The buffet has also reopened but with a shorter list of food items on the menu, Food and Beverage Director Tracey Bennett said.
“We have opened up the buffet but are serving the bistro items out there to help us keep a 6-foot distance between customers,” she said. “We only have four options off of our bistro menu — chicken salad, fish basket, hamburger and cheeseburger and chicken wings. We also have a Blue Plate Special mix up, where we offer a soul food or comfort food item that changes daily — jambalaya, fried chicken, etc.”
Bennett said the bar and buffet areas have also implemented quite a few changes for public health and safety: plexiglass between all of the servers and customers, plastic cups and utensils, tables moved further apart, ropes between lines of patrons and a lot of masks and hand sanitizer.
“We all have facemasks on and are using the hand sanitizer at an unbelievable rate, both at the front of the house and the back of the house, all of our self-serving stations were taken down so any drinks have to come from a bartender or server,” she said.

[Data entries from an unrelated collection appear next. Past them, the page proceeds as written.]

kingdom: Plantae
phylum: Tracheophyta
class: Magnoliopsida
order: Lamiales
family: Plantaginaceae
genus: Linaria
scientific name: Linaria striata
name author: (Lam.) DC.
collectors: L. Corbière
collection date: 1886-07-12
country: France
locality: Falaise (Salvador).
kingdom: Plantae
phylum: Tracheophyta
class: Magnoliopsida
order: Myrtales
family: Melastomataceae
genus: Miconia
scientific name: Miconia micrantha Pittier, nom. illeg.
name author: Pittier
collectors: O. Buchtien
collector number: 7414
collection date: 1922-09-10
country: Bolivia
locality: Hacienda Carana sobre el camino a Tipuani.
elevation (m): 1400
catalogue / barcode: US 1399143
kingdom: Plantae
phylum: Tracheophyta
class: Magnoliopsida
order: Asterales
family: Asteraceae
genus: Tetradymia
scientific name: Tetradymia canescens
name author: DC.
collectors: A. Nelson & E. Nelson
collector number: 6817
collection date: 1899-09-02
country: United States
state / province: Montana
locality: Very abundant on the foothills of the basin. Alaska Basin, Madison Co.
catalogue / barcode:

“Business has not been as it was. We are considered a retirement community so I believe people are being more cautious, which is a good thing. It gives us a chance to get ready to handle more customers, kind of like a soft reopening. We’re getting to learn as we go. … Public safety is our top priority, more so than making money. With every safety precaution we’ve been asked to do, we’ve taken it one step farther. We don’t even allow smoking inside the casino anymore, which is just one more way we can keep from spreading any sickness around.”